INFORMATION SHOWN ->
-.-.-
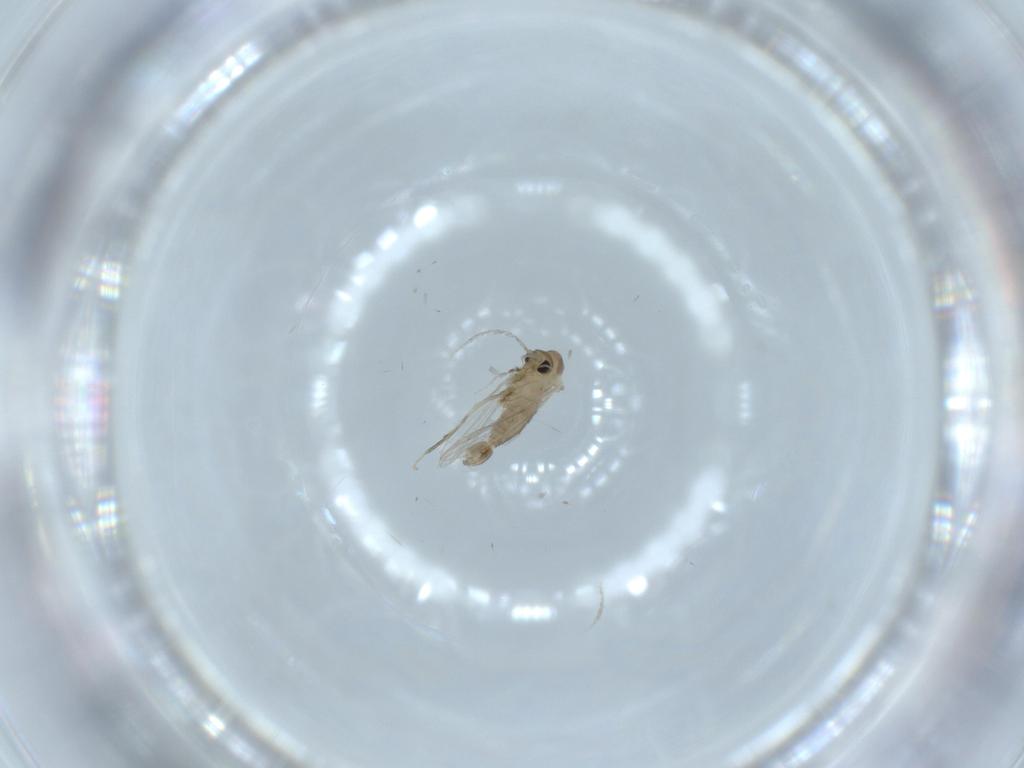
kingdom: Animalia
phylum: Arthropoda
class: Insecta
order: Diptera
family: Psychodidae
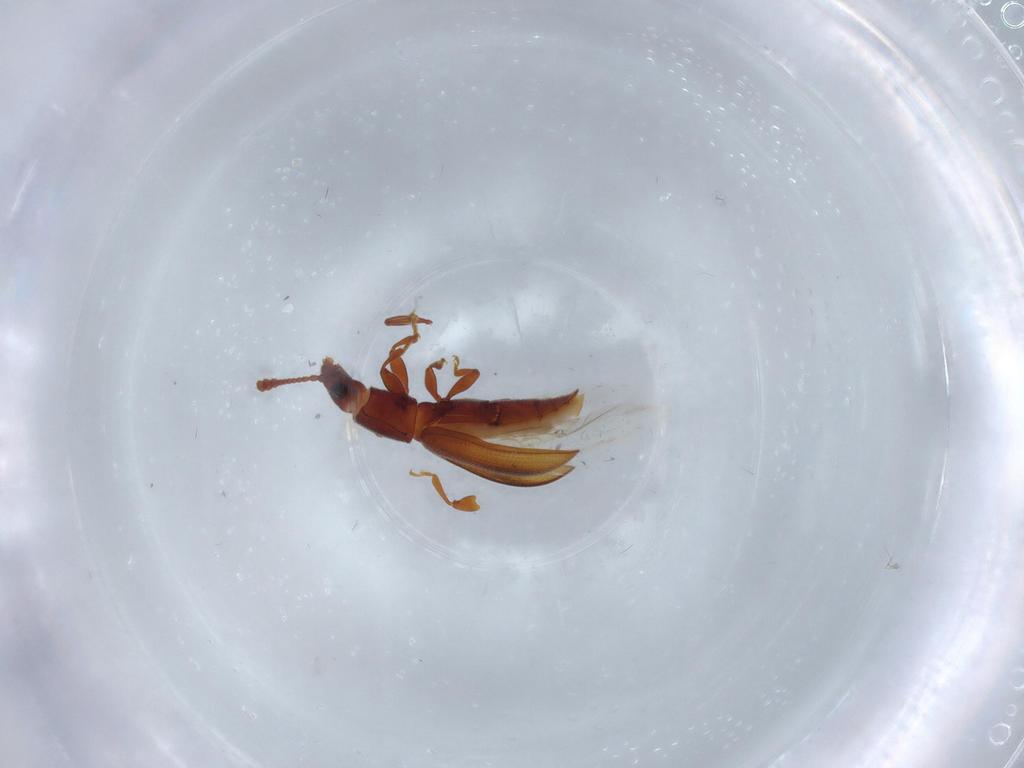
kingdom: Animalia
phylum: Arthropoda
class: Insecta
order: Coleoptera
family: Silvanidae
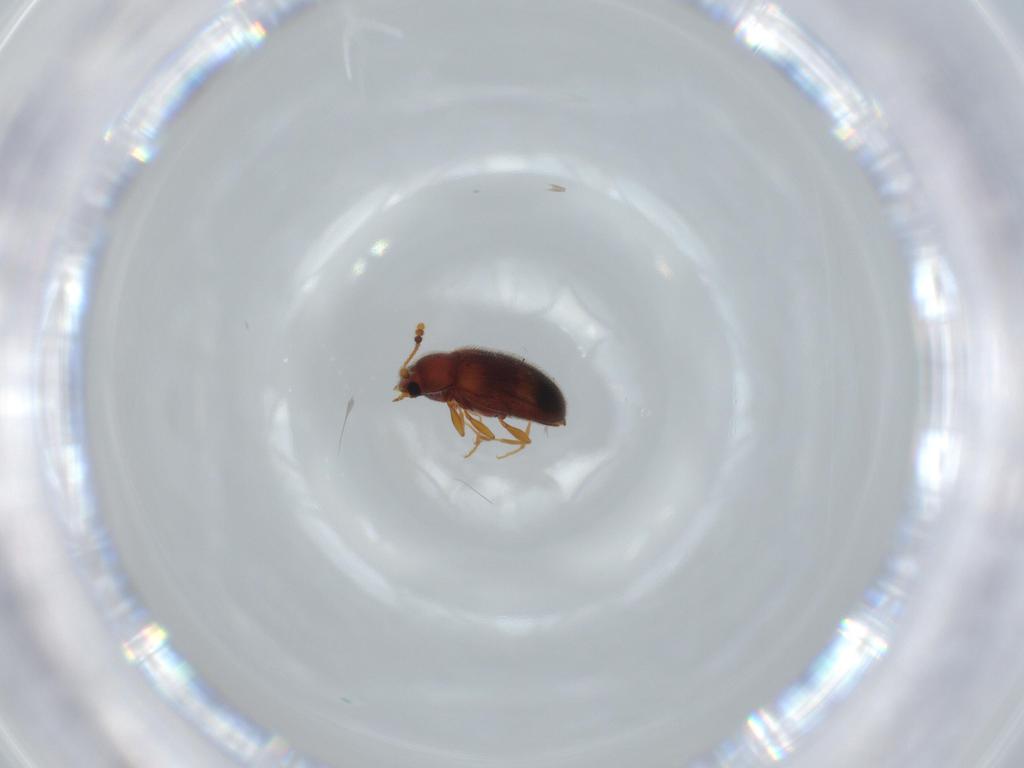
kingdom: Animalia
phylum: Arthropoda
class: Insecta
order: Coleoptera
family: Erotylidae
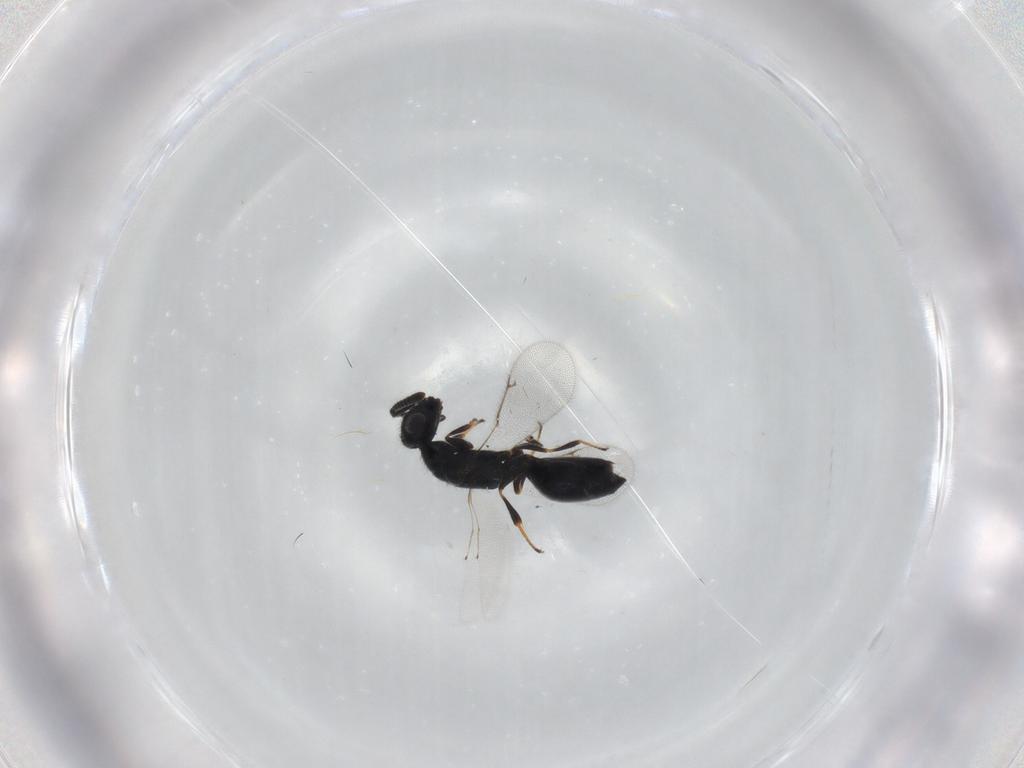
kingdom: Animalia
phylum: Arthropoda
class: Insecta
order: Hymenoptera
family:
-.-.-
WHAT YOU ARE ASKED TO DO -> Render every text line of the entries above as a JSON list of strings, one string per line, with blank lines omitted. Leave the pictures out of the answer.

ANSWER FOR THE TASK ->
[
  "kingdom: Animalia",
  "phylum: Arthropoda",
  "class: Insecta",
  "order: Diptera",
  "family: Psychodidae",
  "kingdom: Animalia",
  "phylum: Arthropoda",
  "class: Insecta",
  "order: Coleoptera",
  "family: Silvanidae",
  "kingdom: Animalia",
  "phylum: Arthropoda",
  "class: Insecta",
  "order: Coleoptera",
  "family: Erotylidae",
  "kingdom: Animalia",
  "phylum: Arthropoda",
  "class: Insecta",
  "order: Hymenoptera",
  "family:"
]